Can you return the lines below character for character, leaving out the pictures?
((
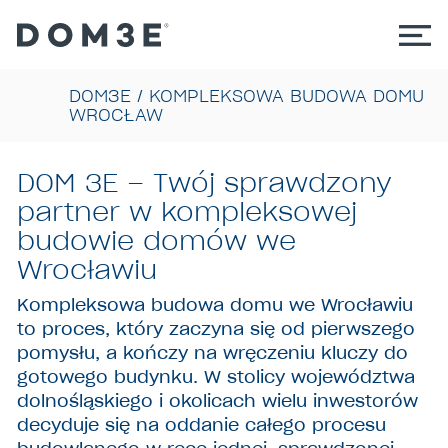
DOM3E
/
KOMPLEKSOWA BUDOWA DOMU
WROCŁAW
DOM 3E – Twój sprawdzony
partner w kompleksowej
budowie domów we
Wrocławiu
Kompleksowa budowa domu we Wrocławiu
to proces, który zaczyna się od pierwszego
pomysłu, a kończy na wręczeniu kluczy do
gotowego budynku. W stolicy województwa
dolnośląskiego i okolicach wielu inwestorów
decyduje się na oddanie całego procesu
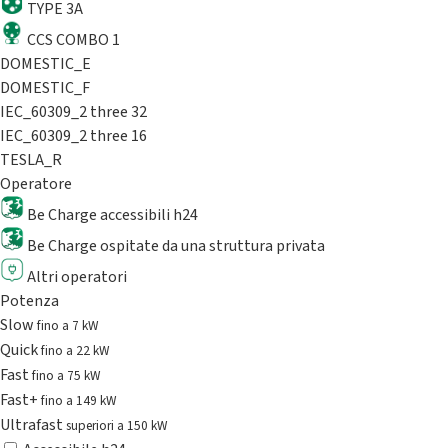
TYPE 3A
CCS COMBO 1
DOMESTIC_E
DOMESTIC_F
IEC_60309_2 three 32
IEC_60309_2 three 16
TESLA_R
Operatore
Be Charge accessibili h24
Be Charge ospitate da una struttura privata
Altri operatori
Potenza
Slow
fino a 7 kW
Quick
fino a 22 kW
Fast
fino a 75 kW
Fast+
fino a 149 kW
Ultrafast
superiori a 150 kW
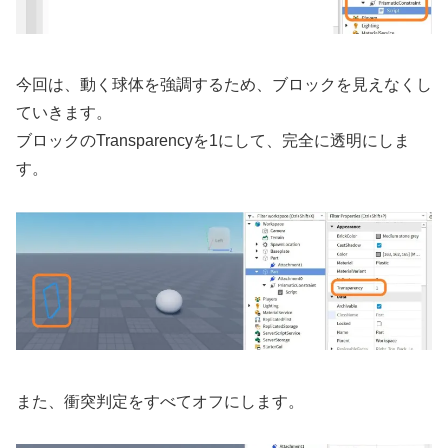
今回は、動く球体を強調するため、ブロックを見えなくし
ていきます。
ブロックのTransparencyを1にして、完全に透明にしま
す。
また、衝突判定をすべてオフにします。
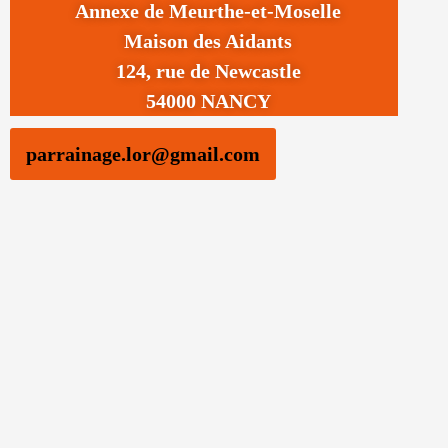
Annexe de Meurthe-et-Moselle
Maison des Aidants
124, rue de Newcastle
54000 NANCY
parrainage.lor@gmail.com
))
▶ Answer for the task
DOM3E
/
KOMPLEKSOWA BUDOWA DOMU
WROCŁAW
DOM 3E – Twój sprawdzony
partner w kompleksowej
budowie domów we
Wrocławiu
Kompleksowa budowa domu we Wrocławiu
to proces, który zaczyna się od pierwszego
pomysłu, a kończy na wręczeniu kluczy do
gotowego budynku. W stolicy województwa
dolnośląskiego i okolicach wielu inwestorów
decyduje się na oddanie całego procesu
TYPE 3A
CCS COMBO 1
DOMESTIC_E
DOMESTIC_F
IEC_60309_2 three 32
IEC_60309_2 three 16
TESLA_R
Operatore
Be Charge accessibili h24
Be Charge ospitate da una struttura privata
Altri operatori
Potenza
Slow
fino a 7 kW
Quick
fino a 22 kW
Fast
fino a 75 kW
Fast+
fino a 149 kW
Ultrafast
superiori a 150 kW
今回は、動く球体を強調するため、ブロックを見えなくし
ていきます。
ブロックのTransparencyを1にして、完全に透明にしま
す。
また、衝突判定をすべてオフにします。
Annexe de Meurthe-et-Moselle
Maison des Aidants
124, rue de Newcastle
54000 NANCY
parrainage.lor@gmail.com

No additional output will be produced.